Stored items:

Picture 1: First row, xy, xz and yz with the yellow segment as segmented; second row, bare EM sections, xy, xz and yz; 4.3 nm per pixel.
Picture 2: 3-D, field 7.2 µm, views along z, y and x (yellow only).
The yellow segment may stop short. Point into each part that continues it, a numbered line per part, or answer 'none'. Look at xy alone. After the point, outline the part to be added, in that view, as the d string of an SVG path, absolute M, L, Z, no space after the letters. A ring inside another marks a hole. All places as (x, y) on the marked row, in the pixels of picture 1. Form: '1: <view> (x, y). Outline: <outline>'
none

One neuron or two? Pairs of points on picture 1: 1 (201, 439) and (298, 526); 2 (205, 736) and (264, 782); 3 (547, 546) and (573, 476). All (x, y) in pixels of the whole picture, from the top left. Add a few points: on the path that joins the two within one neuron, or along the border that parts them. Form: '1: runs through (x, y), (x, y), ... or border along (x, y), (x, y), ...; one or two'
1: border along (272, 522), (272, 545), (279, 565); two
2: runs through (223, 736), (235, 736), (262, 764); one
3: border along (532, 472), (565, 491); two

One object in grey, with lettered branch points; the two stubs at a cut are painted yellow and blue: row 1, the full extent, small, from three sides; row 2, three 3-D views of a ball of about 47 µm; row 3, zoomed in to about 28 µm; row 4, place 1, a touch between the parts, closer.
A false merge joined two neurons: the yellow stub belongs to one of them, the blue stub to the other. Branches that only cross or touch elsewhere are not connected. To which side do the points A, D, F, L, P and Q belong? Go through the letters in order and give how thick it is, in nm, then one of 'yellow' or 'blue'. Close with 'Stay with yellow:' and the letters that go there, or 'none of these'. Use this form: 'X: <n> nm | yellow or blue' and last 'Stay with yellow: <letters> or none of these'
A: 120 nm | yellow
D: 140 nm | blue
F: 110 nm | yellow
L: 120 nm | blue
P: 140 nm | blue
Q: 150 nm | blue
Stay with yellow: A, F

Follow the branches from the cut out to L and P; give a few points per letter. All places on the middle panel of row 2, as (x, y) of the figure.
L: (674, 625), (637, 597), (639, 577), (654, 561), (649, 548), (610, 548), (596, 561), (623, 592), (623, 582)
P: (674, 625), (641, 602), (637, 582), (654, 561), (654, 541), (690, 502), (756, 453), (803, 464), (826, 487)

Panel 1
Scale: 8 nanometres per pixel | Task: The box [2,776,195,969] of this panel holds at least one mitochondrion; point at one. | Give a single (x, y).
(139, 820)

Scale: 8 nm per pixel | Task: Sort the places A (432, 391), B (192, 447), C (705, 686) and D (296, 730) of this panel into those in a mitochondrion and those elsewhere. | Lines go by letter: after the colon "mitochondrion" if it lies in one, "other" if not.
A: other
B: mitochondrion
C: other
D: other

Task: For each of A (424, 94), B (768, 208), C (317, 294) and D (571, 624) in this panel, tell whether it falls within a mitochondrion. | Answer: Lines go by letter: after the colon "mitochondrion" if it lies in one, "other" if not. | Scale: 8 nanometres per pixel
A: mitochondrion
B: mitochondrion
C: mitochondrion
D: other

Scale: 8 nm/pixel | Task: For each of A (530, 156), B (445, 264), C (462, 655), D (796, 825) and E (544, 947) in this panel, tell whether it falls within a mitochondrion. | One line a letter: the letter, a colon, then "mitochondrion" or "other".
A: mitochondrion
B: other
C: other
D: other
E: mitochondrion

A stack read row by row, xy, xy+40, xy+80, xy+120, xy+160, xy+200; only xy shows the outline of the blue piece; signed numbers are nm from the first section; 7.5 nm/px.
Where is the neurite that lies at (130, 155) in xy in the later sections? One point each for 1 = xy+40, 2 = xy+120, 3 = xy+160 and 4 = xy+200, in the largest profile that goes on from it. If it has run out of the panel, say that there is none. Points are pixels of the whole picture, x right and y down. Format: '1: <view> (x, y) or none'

> _Exercise goal_:
Take the entries above and transcribe them in full.

> _Solution for this problem_:
Picture 1: First row, xy, xz and yz with the yellow segment as segmented; second row, bare EM sections, xy, xz and yz; 4.3 nm per pixel.
Picture 2: 3-D, field 7.2 µm, views along z, y and x (yellow only).
The yellow segment may stop short. Point into each part that continues it, a numbered line per part, or answer 'none'. Look at xy alone. After the point, outline the part to be added, in that view, as the d string of an SVG path, absolute M, L, Z, no space after the letters. A ring inside another marks a hole. All places as (x, y) on the marked row, in the pixels of picture 1. Form: '1: <view> (x, y). Outline: <outline>'
none

One neuron or two? Pairs of points on picture 1: 1 (201, 439) and (298, 526); 2 (205, 736) and (264, 782); 3 (547, 546) and (573, 476). All (x, y) in pixels of the whole picture, from the top left. Add a few points: on the path that joins the two within one neuron, or along the border that parts them. Form: '1: runs through (x, y), (x, y), ... or border along (x, y), (x, y), ...; one or two'
1: border along (272, 522), (272, 545), (279, 565); two
2: runs through (223, 736), (235, 736), (262, 764); one
3: border along (532, 472), (565, 491); two

One object in grey, with lettered branch points; the two stubs at a cut are painted yellow and blue: row 1, the full extent, small, from three sides; row 2, three 3-D views of a ball of about 47 µm; row 3, zoomed in to about 28 µm; row 4, place 1, a touch between the parts, closer.
A false merge joined two neurons: the yellow stub belongs to one of them, the blue stub to the other. Branches that only cross or touch elsewhere are not connected. To which side do the points A, D, F, L, P and Q belong? Go through the letters in order and give how thick it is, in nm, then one of 'yellow' or 'blue'. Close with 'Stay with yellow:' and the letters that go there, or 'none of these'. Use this form: 'X: <n> nm | yellow or blue' and last 'Stay with yellow: <letters> or none of these'
A: 120 nm | yellow
D: 140 nm | blue
F: 110 nm | yellow
L: 120 nm | blue
P: 140 nm | blue
Q: 150 nm | blue
Stay with yellow: A, F

Follow the branches from the cut out to L and P; give a few points per letter. All places on the middle panel of row 2, as (x, y) of the figure.
L: (674, 625), (637, 597), (639, 577), (654, 561), (649, 548), (610, 548), (596, 561), (623, 592), (623, 582)
P: (674, 625), (641, 602), (637, 582), (654, 561), (654, 541), (690, 502), (756, 453), (803, 464), (826, 487)

Panel 1
Scale: 8 nanometres per pixel | Task: The box [2,776,195,969] of this panel holds at least one mitochondrion; point at one. | Give a single (x, y).
(139, 820)

Scale: 8 nm per pixel | Task: Sort the places A (432, 391), B (192, 447), C (705, 686) and D (296, 730) of this panel into those in a mitochondrion and those elsewhere. | Lines go by letter: after the colon "mitochondrion" if it lies in one, "other" if not.
A: other
B: mitochondrion
C: other
D: other

Task: For each of A (424, 94), B (768, 208), C (317, 294) and D (571, 624) in this panel, tell whether it falls within a mitochondrion. | Answer: Lines go by letter: after the colon "mitochondrion" if it lies in one, "other" if not. | Scale: 8 nanometres per pixel
A: mitochondrion
B: mitochondrion
C: mitochondrion
D: other

Scale: 8 nm/pixel | Task: For each of A (530, 156), B (445, 264), C (462, 655), D (796, 825) and E (544, 947) in this panel, tell whether it falls within a mitochondrion. | One line a letter: the letter, a colon, then "mitochondrion" or "other".
A: mitochondrion
B: other
C: other
D: other
E: mitochondrion

A stack read row by row, xy, xy+40, xy+80, xy+120, xy+160, xy+200; only xy shows the outline of the blue piece; signed numbers are nm from the first section; 7.5 nm/px.
Where is the neurite that lies at (130, 155) in xy in the later sections? One point each for 1 = xy+40, 2 = xy+120, 3 = xy+160 and 4 = xy+200, in the largest profile that goes on from it. If it has run out of the panel, say that there is none. Points are pixels of the whole picture, x right and y down. Format: '1: <view> (x, y) or none'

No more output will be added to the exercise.